Dataset entries
--- START ---
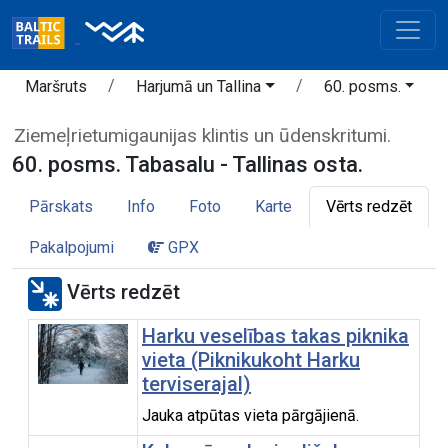
Maršruts
Harjumā un Tallina
60. posms.
Ziemeļrietumigaunijas klintis un ūdenskritumi.
60. posms. Tabasalu - Tallinas osta.
Pārskats
Info
Foto
Karte
Vērts redzēt
Pakalpojumi
GPX
Vērts redzēt
Harku veselības takas piknika
vieta (Piknikukoht Harku
terviserajal)
Jauka atpūtas vieta pārgājienā.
--- END ---
* AIM OF THE TASK *
Write out the data exactly, and exclude every picture it holds.

* SOLUTION FOR THIS TASK *
Maršruts
Harjumā un Tallina
60. posms.
Ziemeļrietumigaunijas klintis un ūdenskritumi.
60. posms. Tabasalu - Tallinas osta.
Pārskats
Info
Foto
Karte
Vērts redzēt
Pakalpojumi
GPX
Vērts redzēt
Harku veselības takas piknika
vieta (Piknikukoht Harku
terviserajal)
Jauka atpūtas vieta pārgājienā.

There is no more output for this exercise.